任务项:
请修改下面的列表，把其中每一处“좋아요”都换成“찜하기”，其余内容一律保持不变。

提供的列表:
──────

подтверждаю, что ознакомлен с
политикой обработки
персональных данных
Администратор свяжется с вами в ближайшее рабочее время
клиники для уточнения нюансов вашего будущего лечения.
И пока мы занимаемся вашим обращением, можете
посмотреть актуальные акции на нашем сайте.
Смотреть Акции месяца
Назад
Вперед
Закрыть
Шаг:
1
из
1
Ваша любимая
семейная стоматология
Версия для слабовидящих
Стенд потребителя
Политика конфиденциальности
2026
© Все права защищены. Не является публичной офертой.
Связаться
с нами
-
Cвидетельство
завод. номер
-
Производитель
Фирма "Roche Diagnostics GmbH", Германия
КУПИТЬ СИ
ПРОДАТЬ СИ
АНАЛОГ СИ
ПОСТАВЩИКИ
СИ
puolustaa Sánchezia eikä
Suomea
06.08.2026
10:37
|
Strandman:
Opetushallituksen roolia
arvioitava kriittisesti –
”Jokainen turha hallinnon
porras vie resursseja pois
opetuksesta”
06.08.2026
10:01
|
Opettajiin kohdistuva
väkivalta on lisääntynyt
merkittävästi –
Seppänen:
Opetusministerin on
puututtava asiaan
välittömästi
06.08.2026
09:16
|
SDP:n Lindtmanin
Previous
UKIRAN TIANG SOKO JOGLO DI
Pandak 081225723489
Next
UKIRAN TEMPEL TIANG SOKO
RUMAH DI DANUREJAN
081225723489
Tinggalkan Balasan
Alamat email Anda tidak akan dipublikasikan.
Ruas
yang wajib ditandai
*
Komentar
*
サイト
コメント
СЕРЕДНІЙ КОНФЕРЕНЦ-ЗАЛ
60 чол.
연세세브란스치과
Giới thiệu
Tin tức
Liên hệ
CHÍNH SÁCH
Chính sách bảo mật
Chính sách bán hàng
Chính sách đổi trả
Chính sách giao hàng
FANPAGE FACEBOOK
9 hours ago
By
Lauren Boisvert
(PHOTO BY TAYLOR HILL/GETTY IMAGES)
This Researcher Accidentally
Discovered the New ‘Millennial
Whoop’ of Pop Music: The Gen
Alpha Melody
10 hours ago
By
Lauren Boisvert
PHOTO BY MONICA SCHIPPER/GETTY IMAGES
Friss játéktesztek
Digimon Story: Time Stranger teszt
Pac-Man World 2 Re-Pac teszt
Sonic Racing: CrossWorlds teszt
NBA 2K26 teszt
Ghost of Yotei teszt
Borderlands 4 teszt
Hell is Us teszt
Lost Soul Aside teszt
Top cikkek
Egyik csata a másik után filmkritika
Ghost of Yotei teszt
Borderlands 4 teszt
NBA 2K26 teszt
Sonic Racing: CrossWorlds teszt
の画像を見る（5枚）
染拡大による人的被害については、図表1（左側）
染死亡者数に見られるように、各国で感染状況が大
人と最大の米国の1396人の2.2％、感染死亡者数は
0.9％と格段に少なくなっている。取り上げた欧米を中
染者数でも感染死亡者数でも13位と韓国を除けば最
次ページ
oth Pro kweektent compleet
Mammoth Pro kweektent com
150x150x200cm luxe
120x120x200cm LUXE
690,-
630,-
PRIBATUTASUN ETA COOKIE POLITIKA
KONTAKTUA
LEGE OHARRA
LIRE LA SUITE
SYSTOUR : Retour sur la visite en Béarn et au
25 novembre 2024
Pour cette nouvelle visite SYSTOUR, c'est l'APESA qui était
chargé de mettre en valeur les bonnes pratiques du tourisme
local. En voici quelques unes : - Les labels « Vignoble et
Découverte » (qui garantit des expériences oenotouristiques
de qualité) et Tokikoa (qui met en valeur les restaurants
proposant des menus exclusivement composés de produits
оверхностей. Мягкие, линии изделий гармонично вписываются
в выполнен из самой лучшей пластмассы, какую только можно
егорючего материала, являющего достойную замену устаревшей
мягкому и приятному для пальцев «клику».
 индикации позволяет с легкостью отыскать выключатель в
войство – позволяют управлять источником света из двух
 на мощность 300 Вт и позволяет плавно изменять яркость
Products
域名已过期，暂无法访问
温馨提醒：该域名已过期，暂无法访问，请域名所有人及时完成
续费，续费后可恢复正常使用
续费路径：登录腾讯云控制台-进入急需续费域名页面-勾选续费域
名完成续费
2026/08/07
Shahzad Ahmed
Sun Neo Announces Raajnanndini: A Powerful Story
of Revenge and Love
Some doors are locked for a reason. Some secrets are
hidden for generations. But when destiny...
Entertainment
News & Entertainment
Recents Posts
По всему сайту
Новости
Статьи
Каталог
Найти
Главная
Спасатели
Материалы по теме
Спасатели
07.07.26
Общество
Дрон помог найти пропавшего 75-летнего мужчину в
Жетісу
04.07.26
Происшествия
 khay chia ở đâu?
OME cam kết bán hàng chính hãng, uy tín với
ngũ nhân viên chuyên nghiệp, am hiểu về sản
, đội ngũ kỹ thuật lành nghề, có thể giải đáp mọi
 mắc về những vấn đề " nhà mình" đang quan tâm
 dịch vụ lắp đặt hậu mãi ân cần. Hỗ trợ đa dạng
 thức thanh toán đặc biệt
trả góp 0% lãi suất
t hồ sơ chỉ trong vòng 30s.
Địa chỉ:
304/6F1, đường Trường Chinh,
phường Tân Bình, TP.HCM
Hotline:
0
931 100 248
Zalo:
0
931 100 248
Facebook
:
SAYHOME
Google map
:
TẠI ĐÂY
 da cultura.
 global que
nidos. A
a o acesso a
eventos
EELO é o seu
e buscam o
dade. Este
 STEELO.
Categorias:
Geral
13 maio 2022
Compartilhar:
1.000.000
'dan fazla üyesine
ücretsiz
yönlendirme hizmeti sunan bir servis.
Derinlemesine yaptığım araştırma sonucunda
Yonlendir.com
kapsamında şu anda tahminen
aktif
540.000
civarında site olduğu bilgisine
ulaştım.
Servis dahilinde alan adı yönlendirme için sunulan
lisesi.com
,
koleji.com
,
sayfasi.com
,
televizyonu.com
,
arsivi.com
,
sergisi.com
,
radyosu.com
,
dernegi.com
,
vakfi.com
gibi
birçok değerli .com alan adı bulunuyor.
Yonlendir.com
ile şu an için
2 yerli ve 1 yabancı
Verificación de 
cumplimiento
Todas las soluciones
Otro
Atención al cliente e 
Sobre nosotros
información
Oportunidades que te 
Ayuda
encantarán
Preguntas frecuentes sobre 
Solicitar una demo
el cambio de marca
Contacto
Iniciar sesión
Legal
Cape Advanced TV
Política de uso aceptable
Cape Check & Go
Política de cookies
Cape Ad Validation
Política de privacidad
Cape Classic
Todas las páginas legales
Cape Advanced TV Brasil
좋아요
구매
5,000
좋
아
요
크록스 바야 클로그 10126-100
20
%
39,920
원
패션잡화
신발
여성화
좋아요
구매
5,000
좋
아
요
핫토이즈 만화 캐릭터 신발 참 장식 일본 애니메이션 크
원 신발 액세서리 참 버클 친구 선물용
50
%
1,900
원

──────

书面回答:
подтверждаю, что ознакомлен с
политикой обработки
персональных данных
Администратор свяжется с вами в ближайшее рабочее время
клиники для уточнения нюансов вашего будущего лечения.
И пока мы занимаемся вашим обращением, можете
посмотреть актуальные акции на нашем сайте.
Смотреть Акции месяца
Назад
Вперед
Закрыть
Шаг:
1
из
1
Ваша любимая
семейная стоматология
Версия для слабовидящих
Стенд потребителя
Политика конфиденциальности
2026
© Все права защищены. Не является публичной офертой.
Связаться
с нами
-
Cвидетельство
завод. номер
-
Производитель
Фирма "Roche Diagnostics GmbH", Германия
КУПИТЬ СИ
ПРОДАТЬ СИ
АНАЛОГ СИ
ПОСТАВЩИКИ
СИ
puolustaa Sánchezia eikä
Suomea
06.08.2026
10:37
|
Strandman:
Opetushallituksen roolia
arvioitava kriittisesti –
”Jokainen turha hallinnon
porras vie resursseja pois
opetuksesta”
06.08.2026
10:01
|
Opettajiin kohdistuva
väkivalta on lisääntynyt
merkittävästi –
Seppänen:
Opetusministerin on
puututtava asiaan
välittömästi
06.08.2026
09:16
|
SDP:n Lindtmanin
Previous
UKIRAN TIANG SOKO JOGLO DI
Pandak 081225723489
Next
UKIRAN TEMPEL TIANG SOKO
RUMAH DI DANUREJAN
081225723489
Tinggalkan Balasan
Alamat email Anda tidak akan dipublikasikan.
Ruas
yang wajib ditandai
*
Komentar
*
サイト
コメント
СЕРЕДНІЙ КОНФЕРЕНЦ-ЗАЛ
60 чол.
연세세브란스치과
Giới thiệu
Tin tức
Liên hệ
CHÍNH SÁCH
Chính sách bảo mật
Chính sách bán hàng
Chính sách đổi trả
Chính sách giao hàng
FANPAGE FACEBOOK
9 hours ago
By
Lauren Boisvert
(PHOTO BY TAYLOR HILL/GETTY IMAGES)
This Researcher Accidentally
Discovered the New ‘Millennial
Whoop’ of Pop Music: The Gen
Alpha Melody
10 hours ago
By
Lauren Boisvert
PHOTO BY MONICA SCHIPPER/GETTY IMAGES
Friss játéktesztek
Digimon Story: Time Stranger teszt
Pac-Man World 2 Re-Pac teszt
Sonic Racing: CrossWorlds teszt
NBA 2K26 teszt
Ghost of Yotei teszt
Borderlands 4 teszt
Hell is Us teszt
Lost Soul Aside teszt
Top cikkek
Egyik csata a másik után filmkritika
Ghost of Yotei teszt
Borderlands 4 teszt
NBA 2K26 teszt
Sonic Racing: CrossWorlds teszt
の画像を見る（5枚）
染拡大による人的被害については、図表1（左側）
染死亡者数に見られるように、各国で感染状況が大
人と最大の米国の1396人の2.2％、感染死亡者数は
0.9％と格段に少なくなっている。取り上げた欧米を中
染者数でも感染死亡者数でも13位と韓国を除けば最
次ページ
oth Pro kweektent compleet
Mammoth Pro kweektent com
150x150x200cm luxe
120x120x200cm LUXE
690,-
630,-
PRIBATUTASUN ETA COOKIE POLITIKA
KONTAKTUA
LEGE OHARRA
LIRE LA SUITE
SYSTOUR : Retour sur la visite en Béarn et au
25 novembre 2024
Pour cette nouvelle visite SYSTOUR, c'est l'APESA qui était
chargé de mettre en valeur les bonnes pratiques du tourisme
local. En voici quelques unes : - Les labels « Vignoble et
Découverte » (qui garantit des expériences oenotouristiques
de qualité) et Tokikoa (qui met en valeur les restaurants
proposant des menus exclusivement composés de produits
оверхностей. Мягкие, линии изделий гармонично вписываются
в выполнен из самой лучшей пластмассы, какую только можно
егорючего материала, являющего достойную замену устаревшей
мягкому и приятному для пальцев «клику».
 индикации позволяет с легкостью отыскать выключатель в
войство – позволяют управлять источником света из двух
 на мощность 300 Вт и позволяет плавно изменять яркость
Products
域名已过期，暂无法访问
温馨提醒：该域名已过期，暂无法访问，请域名所有人及时完成
续费，续费后可恢复正常使用
续费路径：登录腾讯云控制台-进入急需续费域名页面-勾选续费域
名完成续费
2026/08/07
Shahzad Ahmed
Sun Neo Announces Raajnanndini: A Powerful Story
of Revenge and Love
Some doors are locked for a reason. Some secrets are
hidden for generations. But when destiny...
Entertainment
News & Entertainment
Recents Posts
По всему сайту
Новости
Статьи
Каталог
Найти
Главная
Спасатели
Материалы по теме
Спасатели
07.07.26
Общество
Дрон помог найти пропавшего 75-летнего мужчину в
Жетісу
04.07.26
Происшествия
 khay chia ở đâu?
OME cam kết bán hàng chính hãng, uy tín với
ngũ nhân viên chuyên nghiệp, am hiểu về sản
, đội ngũ kỹ thuật lành nghề, có thể giải đáp mọi
 mắc về những vấn đề " nhà mình" đang quan tâm
 dịch vụ lắp đặt hậu mãi ân cần. Hỗ trợ đa dạng
 thức thanh toán đặc biệt
trả góp 0% lãi suất
t hồ sơ chỉ trong vòng 30s.
Địa chỉ:
304/6F1, đường Trường Chinh,
phường Tân Bình, TP.HCM
Hotline:
0
931 100 248
Zalo:
0
931 100 248
Facebook
:
SAYHOME
Google map
:
TẠI ĐÂY
 da cultura.
 global que
nidos. A
a o acesso a
eventos
EELO é o seu
e buscam o
dade. Este
 STEELO.
Categorias:
Geral
13 maio 2022
Compartilhar:
1.000.000
'dan fazla üyesine
ücretsiz
yönlendirme hizmeti sunan bir servis.
Derinlemesine yaptığım araştırma sonucunda
Yonlendir.com
kapsamında şu anda tahminen
aktif
540.000
civarında site olduğu bilgisine
ulaştım.
Servis dahilinde alan adı yönlendirme için sunulan
lisesi.com
,
koleji.com
,
sayfasi.com
,
televizyonu.com
,
arsivi.com
,
sergisi.com
,
radyosu.com
,
dernegi.com
,
vakfi.com
gibi
birçok değerli .com alan adı bulunuyor.
Yonlendir.com
ile şu an için
2 yerli ve 1 yabancı
Verificación de 
cumplimiento
Todas las soluciones
Otro
Atención al cliente e 
Sobre nosotros
información
Oportunidades que te 
Ayuda
encantarán
Preguntas frecuentes sobre 
Solicitar una demo
el cambio de marca
Contacto
Iniciar sesión
Legal
Cape Advanced TV
Política de uso aceptable
Cape Check & Go
Política de cookies
Cape Ad Validation
Política de privacidad
Cape Classic
Todas las páginas legales
Cape Advanced TV Brasil
찜하기
구매
5,000
좋
아
요
크록스 바야 클로그 10126-100
20
%
39,920
원
패션잡화
신발
여성화
찜하기
구매
5,000
좋
아
요
핫토이즈 만화 캐릭터 신발 참 장식 일본 애니메이션 크
원 신발 액세서리 참 버클 친구 선물용
50
%
1,900
원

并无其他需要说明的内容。